» Supplied information:

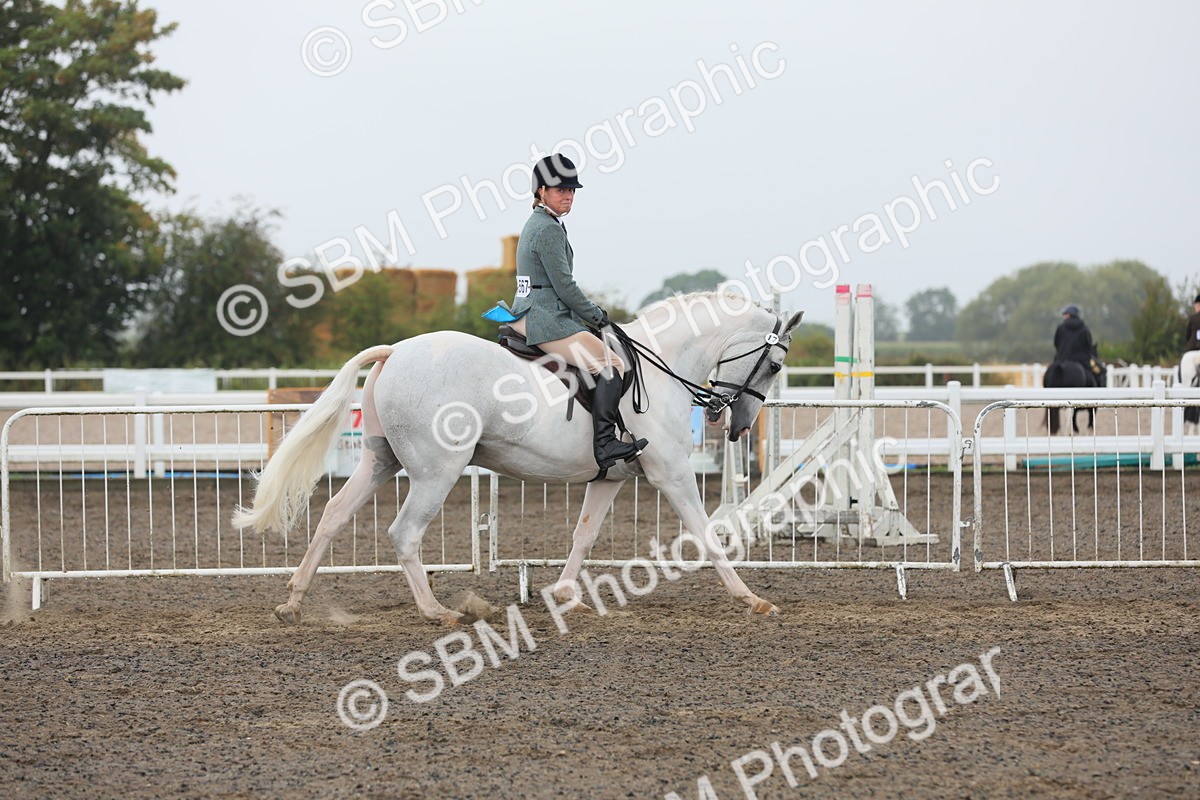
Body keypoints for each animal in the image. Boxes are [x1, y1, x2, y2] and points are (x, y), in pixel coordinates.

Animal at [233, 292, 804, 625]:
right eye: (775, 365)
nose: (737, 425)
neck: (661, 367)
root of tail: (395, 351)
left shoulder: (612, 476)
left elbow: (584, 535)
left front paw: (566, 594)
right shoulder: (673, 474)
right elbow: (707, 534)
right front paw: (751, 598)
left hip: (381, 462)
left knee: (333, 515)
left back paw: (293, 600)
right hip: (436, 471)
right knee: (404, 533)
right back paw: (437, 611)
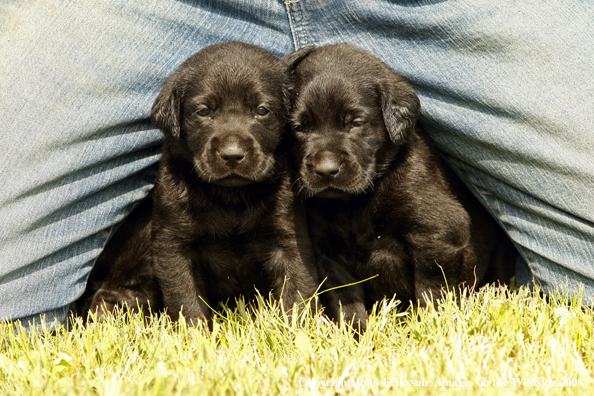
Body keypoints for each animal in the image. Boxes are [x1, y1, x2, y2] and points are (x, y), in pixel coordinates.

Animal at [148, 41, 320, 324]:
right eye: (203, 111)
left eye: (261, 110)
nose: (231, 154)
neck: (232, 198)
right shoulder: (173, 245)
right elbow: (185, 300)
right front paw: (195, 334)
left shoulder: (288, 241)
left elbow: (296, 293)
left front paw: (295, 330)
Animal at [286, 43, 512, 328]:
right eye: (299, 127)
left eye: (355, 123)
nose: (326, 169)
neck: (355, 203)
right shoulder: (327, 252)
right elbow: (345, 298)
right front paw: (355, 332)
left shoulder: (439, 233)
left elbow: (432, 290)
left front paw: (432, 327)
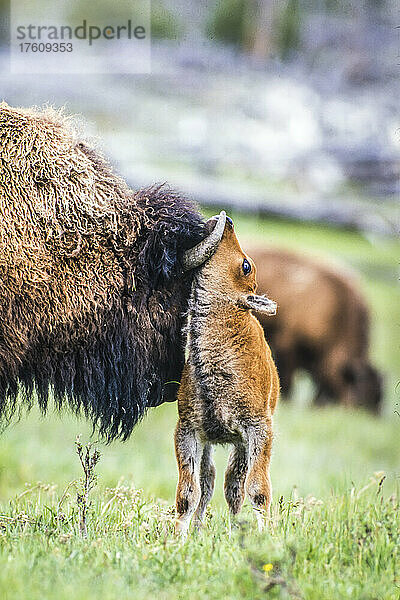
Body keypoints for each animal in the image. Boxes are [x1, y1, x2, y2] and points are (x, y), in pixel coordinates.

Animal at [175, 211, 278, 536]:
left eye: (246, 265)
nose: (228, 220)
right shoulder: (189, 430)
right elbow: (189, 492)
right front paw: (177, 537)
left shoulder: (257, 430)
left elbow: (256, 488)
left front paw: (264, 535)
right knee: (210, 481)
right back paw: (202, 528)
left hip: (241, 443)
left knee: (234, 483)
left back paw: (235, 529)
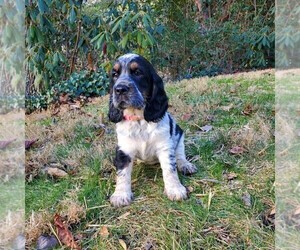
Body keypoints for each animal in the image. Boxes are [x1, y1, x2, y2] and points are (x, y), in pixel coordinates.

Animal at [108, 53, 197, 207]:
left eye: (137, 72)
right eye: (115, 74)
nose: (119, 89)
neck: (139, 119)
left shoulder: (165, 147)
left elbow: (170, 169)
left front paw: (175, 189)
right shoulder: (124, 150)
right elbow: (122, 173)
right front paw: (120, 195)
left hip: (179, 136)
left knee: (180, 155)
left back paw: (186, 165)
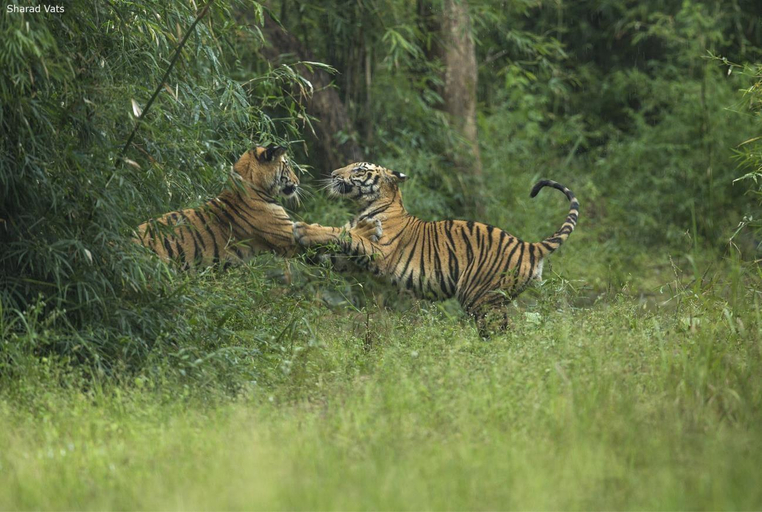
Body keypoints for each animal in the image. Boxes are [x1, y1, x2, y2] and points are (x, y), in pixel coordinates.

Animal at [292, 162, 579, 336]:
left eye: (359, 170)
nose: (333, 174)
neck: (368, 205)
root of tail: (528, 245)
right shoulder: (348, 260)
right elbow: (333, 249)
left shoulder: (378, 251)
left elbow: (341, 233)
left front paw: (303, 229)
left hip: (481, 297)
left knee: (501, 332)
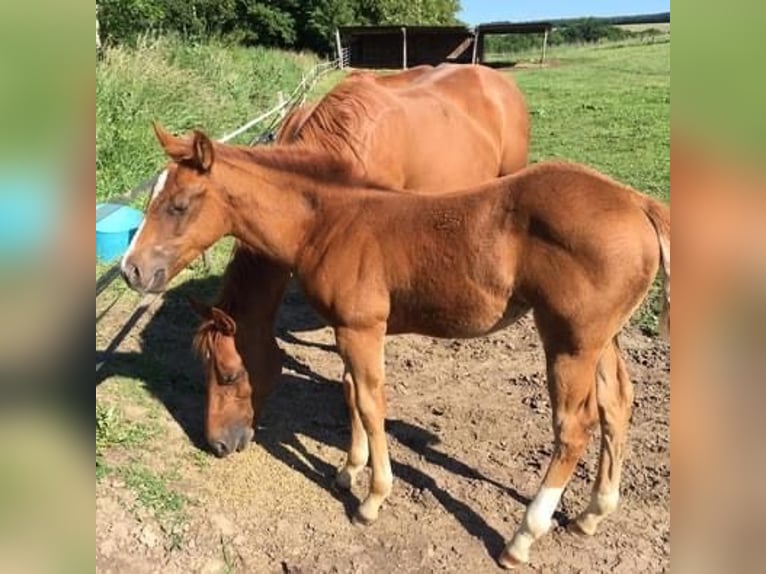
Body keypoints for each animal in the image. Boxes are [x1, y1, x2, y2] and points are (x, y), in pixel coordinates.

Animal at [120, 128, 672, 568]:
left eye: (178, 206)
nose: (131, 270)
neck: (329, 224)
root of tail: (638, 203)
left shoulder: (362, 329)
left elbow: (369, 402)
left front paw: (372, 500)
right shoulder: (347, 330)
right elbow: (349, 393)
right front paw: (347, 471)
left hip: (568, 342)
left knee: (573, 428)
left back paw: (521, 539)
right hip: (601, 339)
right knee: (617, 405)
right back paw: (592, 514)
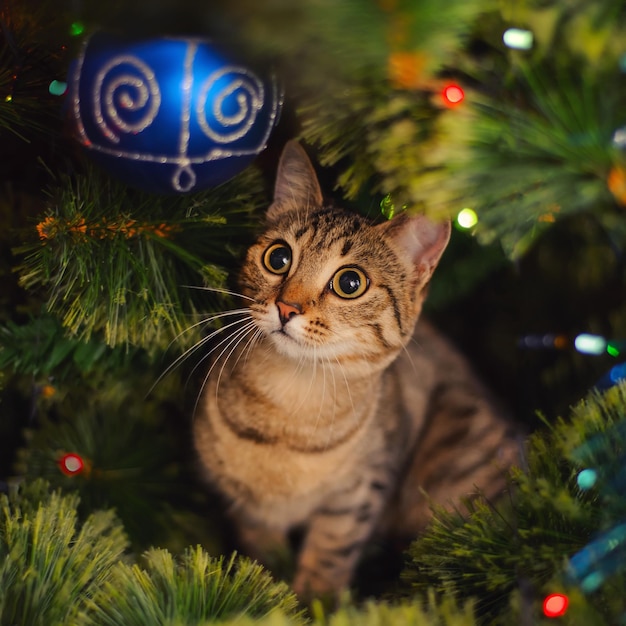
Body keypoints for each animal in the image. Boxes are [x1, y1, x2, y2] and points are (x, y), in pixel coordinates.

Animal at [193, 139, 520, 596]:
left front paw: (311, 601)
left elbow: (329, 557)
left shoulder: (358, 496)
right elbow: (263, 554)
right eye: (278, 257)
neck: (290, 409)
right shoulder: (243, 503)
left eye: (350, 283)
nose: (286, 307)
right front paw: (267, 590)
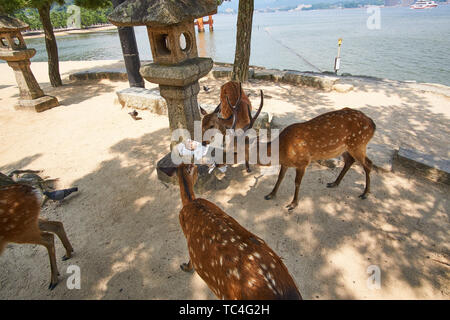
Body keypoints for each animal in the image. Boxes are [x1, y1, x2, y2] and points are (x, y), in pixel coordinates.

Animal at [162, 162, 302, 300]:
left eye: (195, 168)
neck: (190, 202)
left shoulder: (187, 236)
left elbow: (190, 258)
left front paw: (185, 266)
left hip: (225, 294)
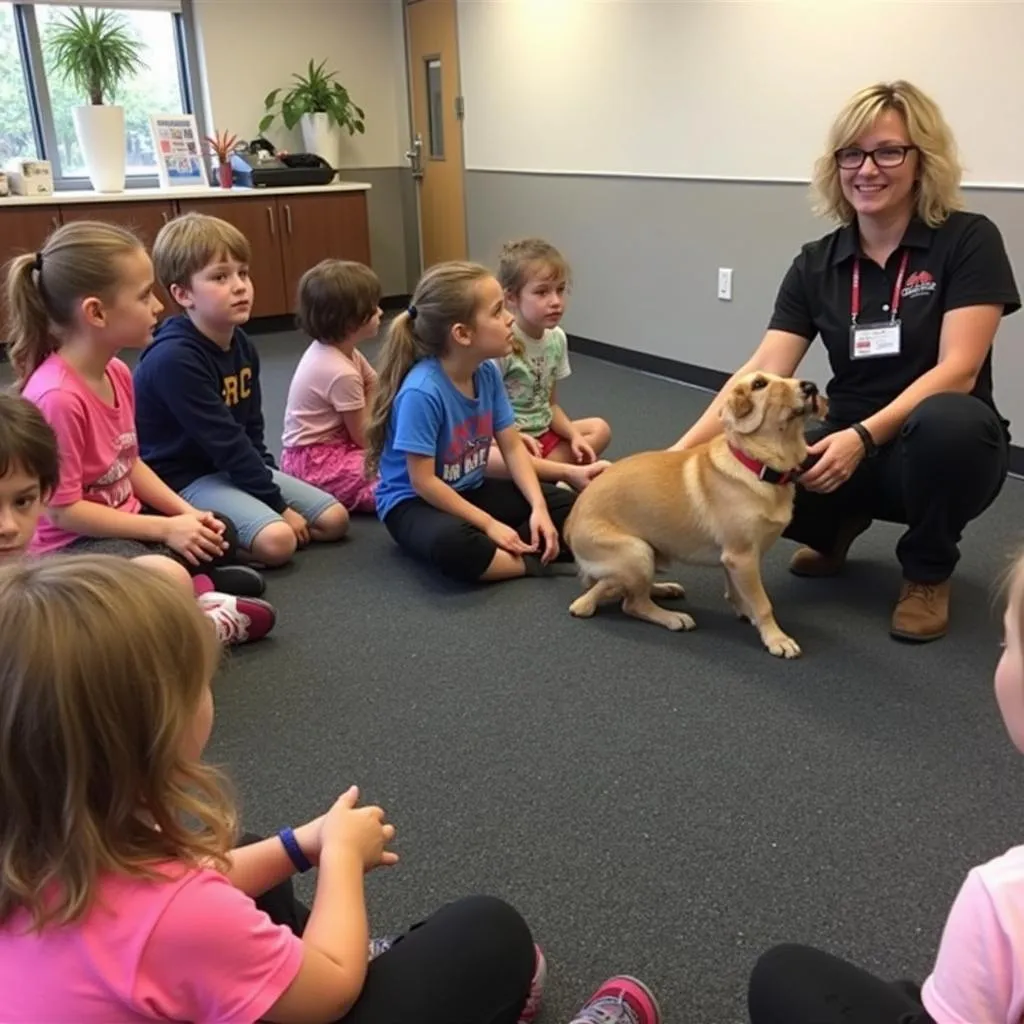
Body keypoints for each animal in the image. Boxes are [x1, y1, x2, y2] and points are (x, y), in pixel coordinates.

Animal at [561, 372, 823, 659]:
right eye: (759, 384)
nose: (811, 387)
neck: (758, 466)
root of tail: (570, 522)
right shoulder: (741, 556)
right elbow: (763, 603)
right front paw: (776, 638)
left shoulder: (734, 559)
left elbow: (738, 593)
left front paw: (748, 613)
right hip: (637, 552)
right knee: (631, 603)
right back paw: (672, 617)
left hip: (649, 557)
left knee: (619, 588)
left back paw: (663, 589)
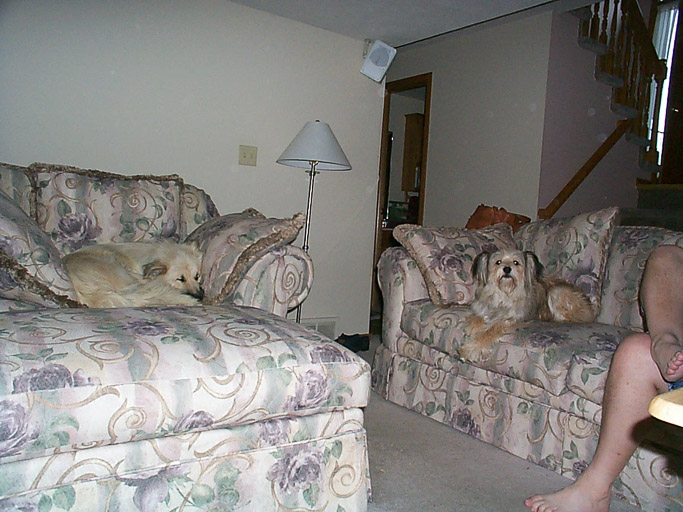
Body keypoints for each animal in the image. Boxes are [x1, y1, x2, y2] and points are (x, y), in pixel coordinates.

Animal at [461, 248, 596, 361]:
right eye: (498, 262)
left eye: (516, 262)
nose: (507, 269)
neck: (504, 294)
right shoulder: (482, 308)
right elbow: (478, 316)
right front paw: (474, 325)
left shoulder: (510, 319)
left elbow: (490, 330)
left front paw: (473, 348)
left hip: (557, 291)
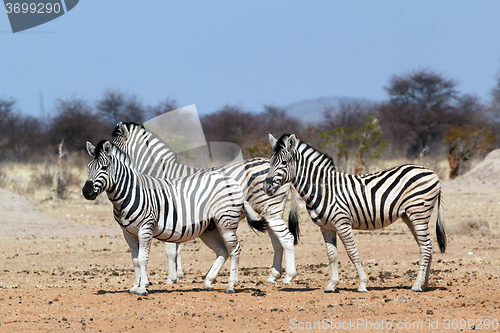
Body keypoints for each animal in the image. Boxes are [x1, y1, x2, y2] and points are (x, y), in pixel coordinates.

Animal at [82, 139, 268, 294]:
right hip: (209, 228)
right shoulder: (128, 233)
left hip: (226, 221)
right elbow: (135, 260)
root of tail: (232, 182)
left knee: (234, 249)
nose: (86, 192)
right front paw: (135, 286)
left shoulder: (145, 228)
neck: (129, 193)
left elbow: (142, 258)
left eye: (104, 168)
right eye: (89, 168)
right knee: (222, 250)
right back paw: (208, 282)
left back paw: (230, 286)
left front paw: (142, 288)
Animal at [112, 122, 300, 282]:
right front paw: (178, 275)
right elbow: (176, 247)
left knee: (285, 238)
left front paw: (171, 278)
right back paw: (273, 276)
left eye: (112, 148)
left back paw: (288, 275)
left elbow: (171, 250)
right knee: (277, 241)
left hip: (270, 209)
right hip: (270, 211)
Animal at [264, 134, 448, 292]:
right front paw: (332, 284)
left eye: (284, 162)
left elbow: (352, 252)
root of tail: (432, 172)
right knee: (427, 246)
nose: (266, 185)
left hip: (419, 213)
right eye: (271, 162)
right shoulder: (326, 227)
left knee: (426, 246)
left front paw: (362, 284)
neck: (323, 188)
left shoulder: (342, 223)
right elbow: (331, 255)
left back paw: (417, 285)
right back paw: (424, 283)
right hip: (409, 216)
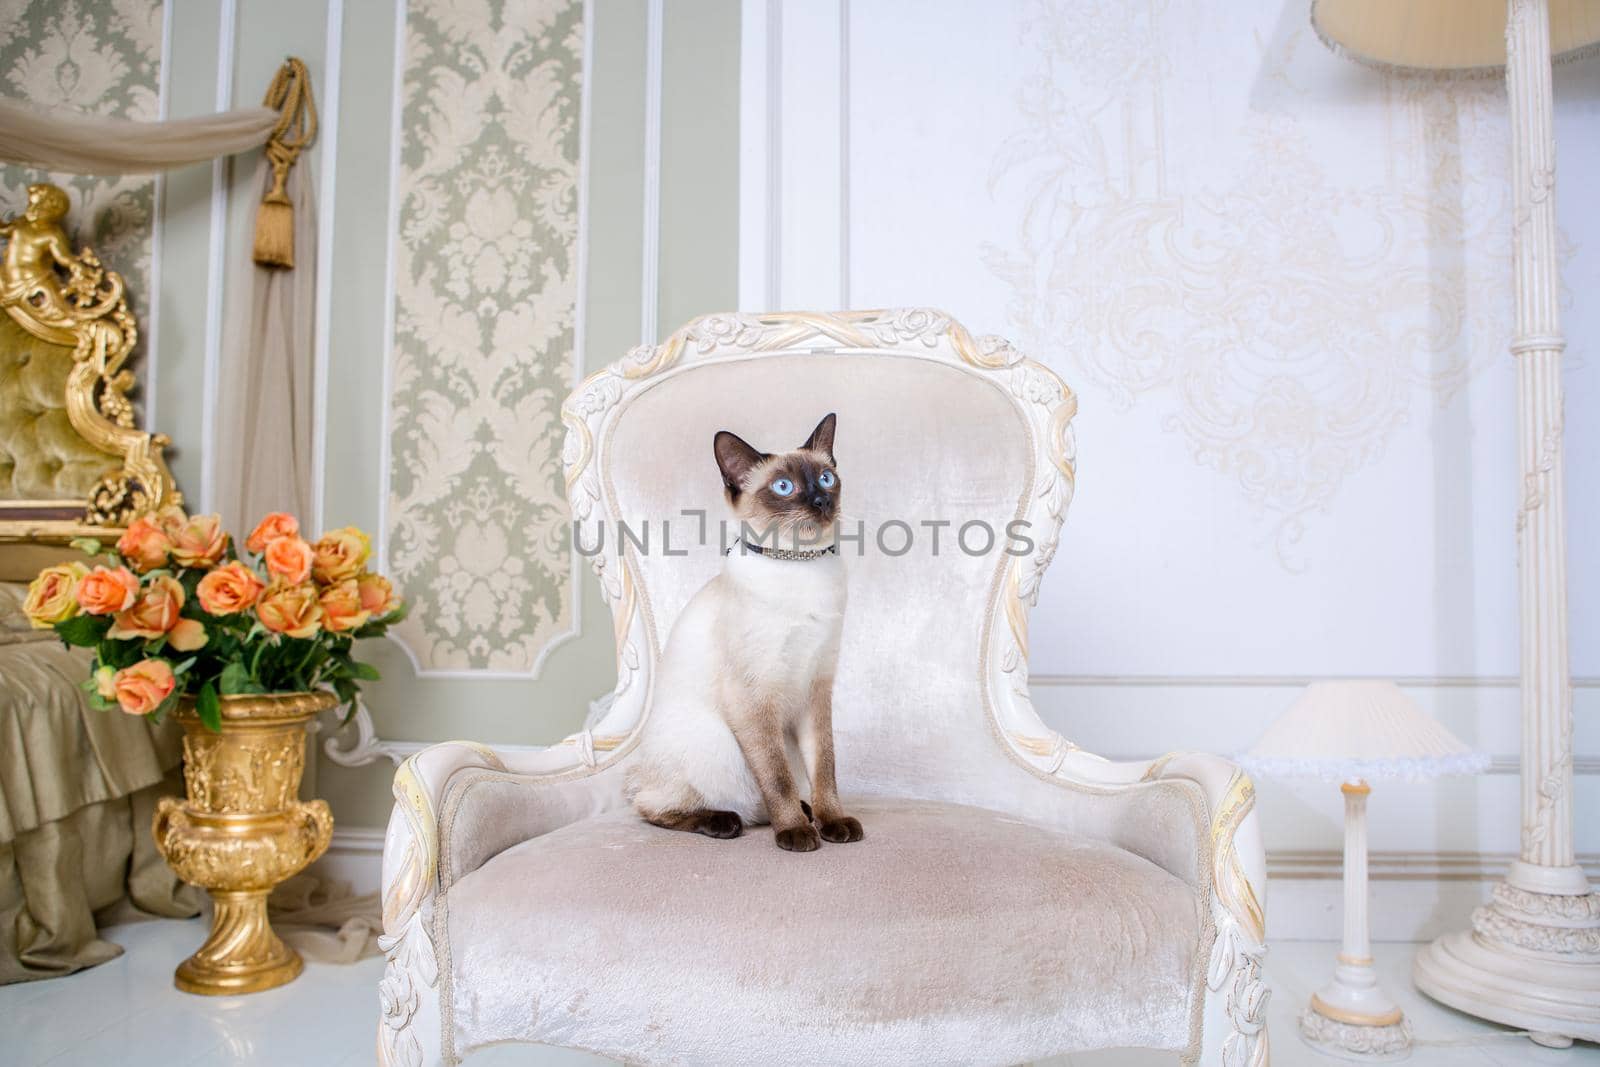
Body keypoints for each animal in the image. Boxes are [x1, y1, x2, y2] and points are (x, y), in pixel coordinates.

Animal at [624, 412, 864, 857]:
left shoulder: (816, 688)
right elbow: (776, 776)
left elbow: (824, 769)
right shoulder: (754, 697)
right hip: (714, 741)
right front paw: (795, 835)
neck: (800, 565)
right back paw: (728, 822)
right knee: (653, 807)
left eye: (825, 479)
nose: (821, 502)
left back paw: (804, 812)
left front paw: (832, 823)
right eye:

» Assignment:
Return the material from the line containing "left shoulder: (187, 236)" through the line containing "right front paw: (178, 275)", exactly and in full, but without its pictures.

» Solution:
left shoulder: (187, 236)
left elbow: (190, 258)
left front paw: (185, 266)
left hip: (225, 294)
Body keypoints for each animal in the image. Boxes are [x1, y1, x2, y2] and points are (x, y), in pixel coordinates.

Animal at [561, 372, 823, 659]:
right eye: (759, 384)
nose: (811, 387)
neck: (758, 466)
root of tail: (570, 522)
right shoulder: (741, 556)
right elbow: (763, 603)
right front paw: (776, 638)
left shoulder: (734, 559)
left elbow: (738, 593)
left front paw: (748, 613)
right hip: (637, 552)
right knee: (631, 603)
right back paw: (672, 617)
left hip: (649, 557)
left knee: (619, 588)
left back paw: (663, 589)
Body keypoints for each animal in the image. Boxes are [x1, y1, x2, y2] and points are (x, y), in pixel coordinates.

Animal at [461, 248, 596, 361]:
right eye: (498, 262)
left eye: (516, 262)
nose: (507, 269)
neck: (504, 294)
right shoulder: (482, 308)
right elbow: (478, 316)
right front paw: (474, 325)
left shoulder: (510, 319)
left elbow: (490, 330)
left front paw: (473, 348)
left hip: (557, 291)
Body keypoints for each animal in the image. Boxes are [x1, y1, x2, y2] and points are (x, y), in pixel coordinates.

Animal at [82, 139, 268, 294]:
right hip: (209, 228)
right shoulder: (128, 233)
left hip: (226, 221)
right elbow: (135, 260)
root of tail: (232, 182)
left knee: (234, 249)
nose: (86, 192)
right front paw: (135, 286)
left shoulder: (145, 228)
neck: (129, 193)
left elbow: (142, 258)
left eye: (104, 168)
right eye: (89, 168)
right knee: (222, 250)
right back paw: (208, 282)
left back paw: (230, 286)
left front paw: (142, 288)
Animal at [112, 122, 300, 282]:
right front paw: (178, 275)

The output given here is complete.